Even as they attempt to enact a government takeover of health care, Democrats must face the facts about the scope of the tax increases in their own legislation—that according to official estimates from both the Congressional Budget Office (CBO) and the Joint Committee on Taxation (JCT), Speaker Pelosi’s health bill (H.R. 3962) would raise taxes by $729.5 billion:

  • The Joint Committee on Taxation (JCT), in its official score of the Democrat bill, found that the “surtax” on high-income filers—many of whom are small businesses—imposed in Section 551 would generate nearly half a trillion dollars in revenue—$460.5 billion over ten years.  While this tax is intended to target “high-income” filers, it is not indexed for inflation, meaning it will reach millions more Americans over time.
  • The bill includes taxes on individuals who do not purchase government-forced health insurance.  According to Section 501 of the bill, this tax increase would be applied to all individuals—including those with incomes under $250,000, thus breaking a central promise of then-Senator Obama’s campaign.  As the Joint Committee on Taxation previously confirmed, individuals would be subject to a jail sentence for not paying the tax penalty associated with the government-forced insurance requirement.  According to CBO and JCT, these provisions would raise taxes by $33 billion.

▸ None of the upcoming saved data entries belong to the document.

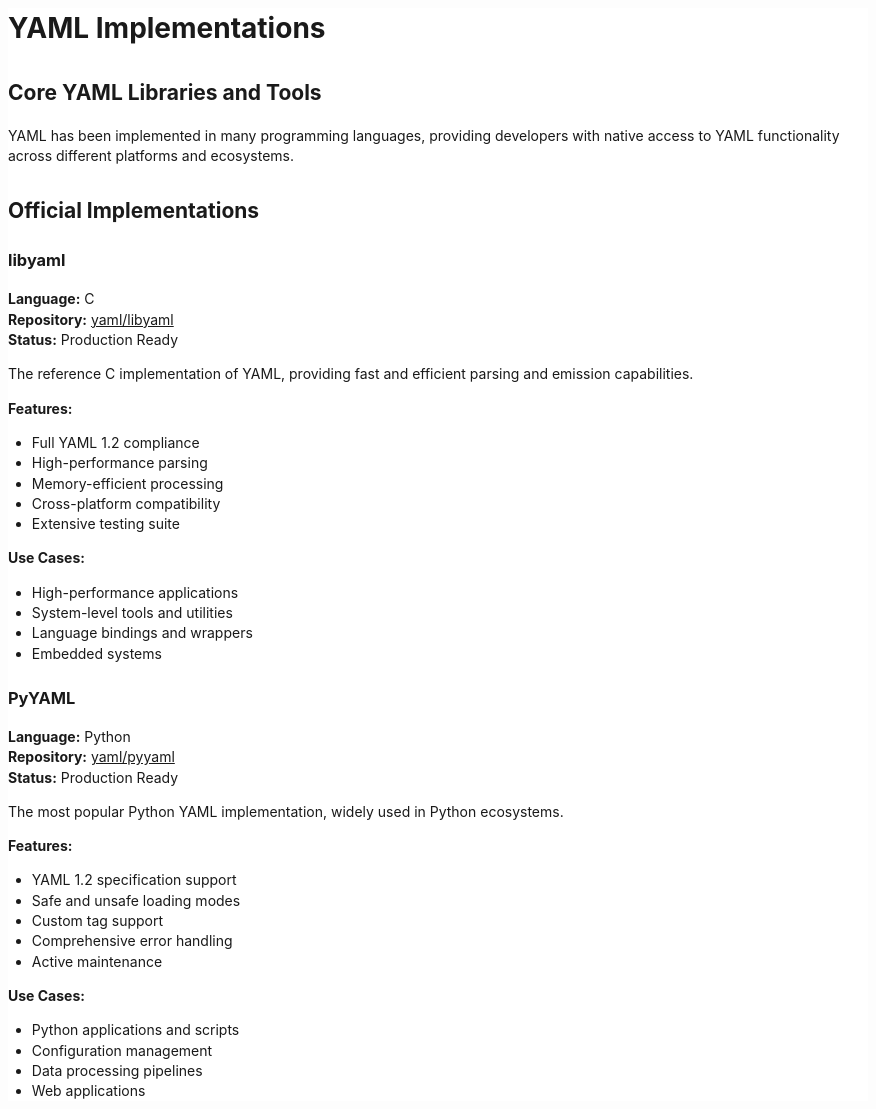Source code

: # YAML Implementations

## Core YAML Libraries and Tools

YAML has been implemented in many programming languages, providing
developers with native access to YAML functionality across different
platforms and ecosystems.

## Official Implementations

### libyaml
**Language:** C  
**Repository:** [yaml/libyaml](https://github.com/yaml/libyaml)  
**Status:** Production Ready

The reference C implementation of YAML, providing fast and efficient
parsing and emission capabilities.

**Features:**
- Full YAML 1.2 compliance
- High-performance parsing
- Memory-efficient processing
- Cross-platform compatibility
- Extensive testing suite

**Use Cases:**
- High-performance applications
- System-level tools and utilities
- Language bindings and wrappers
- Embedded systems

### PyYAML
**Language:** Python  
**Repository:** [yaml/pyyaml](https://github.com/yaml/pyyaml)  
**Status:** Production Ready

The most popular Python YAML implementation, widely used in Python
ecosystems.

**Features:**
- YAML 1.2 specification support
- Safe and unsafe loading modes
- Custom tag support
- Comprehensive error handling
- Active maintenance

**Use Cases:**
- Python applications and scripts
- Configuration management
- Data processing pipelines
- Web applications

  • Section 512 of the bill would impose new taxes on businesses who cannot afford to fund government-forced health coverage for their workers, therefore violating the bill’s new employer mandate and triggering an additional 8 percent payroll tax.  According to CBO and JCT, these provisions would generate an additional $135 billion in revenue.
  • JCT also found that additional tax increases—including corporate reporting ($17.1 billion), worldwide interest penalties ($26.1 billion), treaty withholding ($7.5 billion), and codification of the economic substance doctrine ($5.7 billion)—included in pages 334-59 of the bill would raise taxes by an additional $56.4 billion.

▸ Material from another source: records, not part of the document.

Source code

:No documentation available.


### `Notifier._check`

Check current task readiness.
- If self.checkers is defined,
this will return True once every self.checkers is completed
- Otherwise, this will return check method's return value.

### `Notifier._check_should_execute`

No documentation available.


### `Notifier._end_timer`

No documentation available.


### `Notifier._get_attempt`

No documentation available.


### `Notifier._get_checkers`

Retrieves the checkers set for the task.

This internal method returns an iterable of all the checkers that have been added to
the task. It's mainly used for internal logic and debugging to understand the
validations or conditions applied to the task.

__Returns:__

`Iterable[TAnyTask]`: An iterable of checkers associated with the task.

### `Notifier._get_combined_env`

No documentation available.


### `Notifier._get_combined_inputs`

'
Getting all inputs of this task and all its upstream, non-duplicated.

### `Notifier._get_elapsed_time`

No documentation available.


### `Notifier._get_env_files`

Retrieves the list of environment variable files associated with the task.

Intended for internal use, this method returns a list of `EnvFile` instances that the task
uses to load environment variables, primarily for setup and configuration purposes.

  • The bill prohibits the reimbursement of over-the-counter pharmaceuticals from Health Savings Accounts (HSAs), Medical Savings Accounts, Flexible Spending Arrangements (FSAs), and Health Reimbursement Arrangements (HRAs), increases the penalties for non-qualified HSA withdrawals from 10 percent to 20 percent, and places a cap on FSA contributions.  Because these savings vehicles are tax-preferred, these three provisions would raise taxes by $19.6 billion over ten years, according to the Joint Committee on Taxation.  Moreover, because at least 8 million individuals hold insurance policies eligible for HSAs, and millions more participate in FSAs, all these individuals would not be able to keep the coverage they have without facing tax increases.
  • Section 1802 of the bill includes provisions imposing a tax on health benefits—breaking a promise by Speaker Pelosi that, “We will not be taxing [health] benefits in any bill that passes the House.”  This provision would raise taxes by an additional $2 billion over ten years.
  • The bill also repeals the current-law tax deductibility of subsidies provided to companies offering prescription drug companies to retirees, raising taxes by $3 billion.  Many may be concerned that this tax increase would lead to companies dropping their retiree health coverage.
  • H.R. 3962 would impose $20 billion in excise taxes on medical devices.  Many may echo the concerns of the Congressional Budget Office and other independent experts, who have confirmed that this tax would be passed on to consumers in the form of higher prices—and ultimately higher premiums.
  • Thus the total amount of tax increases included in the Democrat bill—according to official estimates—equals $729.5 billion over ten years.

Imposing these new tax increases in the middle of a recession—with unemployment at 26-year highs—will only harm the economy and kill jobs.  In fact, a study by Harvard Professor Kate Baicker indicates that a minimum of 5.5 million workers will be “at substantial risk of unemployment”—and that minority workers are twice as likely to lose their jobs as their white counterparts.  Given these facts, one may understand why Democrats would not want to admit the truth about the full scope of their harmful tax increases.